Jejak Kuliner Morisco: Mengungkap Rahasia Dapur Muslim di Granada Pasca-Penaklukan
Jejak Kuliner Morisco: Mengungkap Rahasia Dapur Muslim di Granada Pasca-Penaklukan
Granada, jantung Andalusia, menyimpan lapisan sejarah yang kaya dan kompleks. Sebagai kota terakhir di Al-Andalus yang jatuh ke tangan pasukan Katolik pada 1492, Granada menyaksikan peralihan kekuasaan yang dramatis dan transformasi budaya yang mendalam. Meskipun penduduk Muslim, yang kemudian dikenal sebagai Morisco, dipaksa memeluk agama Katolik, jejak praktik dan tradisi mereka, termasuk kebiasaan kuliner, tetap bertahan secara rahasia selama beberapa dekade. Temuan arkeologi terbaru di situs penggalian Cartuja, di pinggiran Granada modern, mengungkap bukti nyata mengenai kelangsungan budaya kuliner Morisco ini, memberikan wawasan baru tentang kehidupan dan perlawanan budaya masyarakat Andalusia pasca-penaklukan.
Penggalian yang dilakukan menjelang pembangunan kampus Universitas Granada di area Cartuja, yang dulunya merupakan kawasan permukiman, telah menghasilkan temuan yang luar biasa. Di antara reruntuhan bangunan-bangunan abad pertengahan, para arkeolog menemukan sebuah sumur yang digunakan sebagai tempat pembuangan sampah. Di dalam sumur inilah ditemukan sisa-sisa arkeologi yang memberikan gambaran yang kaya mengenai praktik kuliner rumah tangga Morisco di abad ke-16. Temuan tersebut, yang dikaji oleh tim arkeolog internasional yang terdiri dari Aleks Pluskowski, Guillermo García-Contreras Ruiz, dan Marcos García García, mengungkap pola konsumsi makanan yang secara signifikan berbeda dengan kebiasaan makan masyarakat Katolik pada masa itu.
Analisa tulang hewan yang ditemukan di sumur menunjukkan dominasi tulang domba, dengan jumlah kecil tulang sapi. Usia hewan yang relatif tua, didominasi jantan yang dikebiri, dan keberadaan bagian tubuh yang kaya daging menunjukkan bahwa daging tersebut berasal dari pasar, bukan hasil ternak rumahan. Hal ini mengindikasikan akses ke jaringan perdagangan dan pengolahan makanan yang terorganisir. Lebih jauh lagi, tidak ditemukannya tulang babi, hewan yang diharamkan dalam agama Islam, merupakan indikator kuat dari praktik kuliner yang konsisten dengan kebiasaan diet Muslim.
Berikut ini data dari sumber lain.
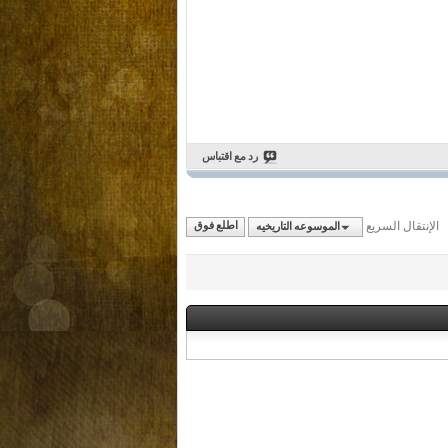
رد مع اقتباس
الإنتقال السريع
الموسوعه التاريخيه
اطلع فوق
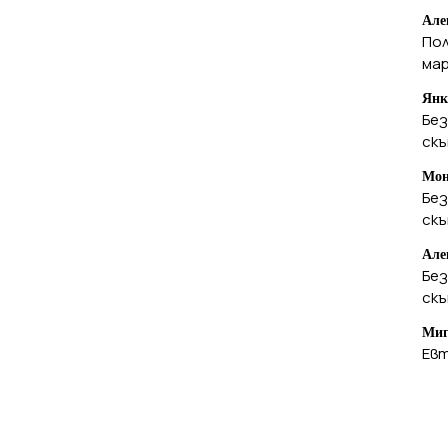
Але
По
ма
Янк
Без
ск
Мон
Без
ск
Але
Без
ск
Миг
Евт
А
Temuan keramik juga mendukung hipotesis ini. Keberadaan sejumlah besar ataifores, mangkuk besar yang digunakan untuk makan bersama, menunjukkan praktik makan komunal yang khas dalam budaya Andalusia sebelum penaklukan. Berbeda dengan kebiasaan makan individualistis yang diadopsi oleh rumah tangga Katolik, yang menggunakan bejana yang lebih kecil, ataifores mencerminkan identitas budaya dan sosial yang kuat.
Kontras antara praktik kuliner Morisco dan kebijakan rezim Katolik semakin mencolok. Pemerintah Katolik, melalui Inkuisisi, mencoba keras untuk membasmi praktik budaya Muslim, termasuk kebiasaan makan. Konsumsi daging babi, sebagai simbol penolakan terhadap larangan agama Islam, dipromosikan secara agresif. Temuan di Cartuja menunjukkan perlawanan halus, tetapi nyata, terhadap upaya asimilasi budaya ini. Keluarga Morisco mempertahankan, setidaknya sebagian, tradisi kuliner mereka dalam kehidupan sehari-hari, bahkan di bawah pengawasan ketat dari otoritas Katolik.
Kesimpulannya, penggalian di Cartuja memberikan bukti arkeologi yang substansial mengenai keberlangsungan praktik kuliner Morisco di Granada pasca-penaklukan. Temuan ini bukan hanya sekadar sisa-sisa makanan, tetapi cerminan dari ketahanan budaya, identitas, dan perlawanan halus yang dilakukan oleh masyarakat Morisco dalam menghadapi tekanan politik dan agama yang kuat. Sisa-sisa dari ataifores, tulang domba, dan ketiadaan daging babi menjadi saksi bisu akan kisah yang lebih besar tentang adaptasi, resistensi, dan kelanjutan tradisi di tengah perubahan besar. Penelitian lebih lanjut sangat dibutuhkan untuk mengungkap lebih banyak detail mengenai aspek kehidupan Morisco ini dan lebih memahami dinamika interaksi budaya di Spanyol pada masa itu.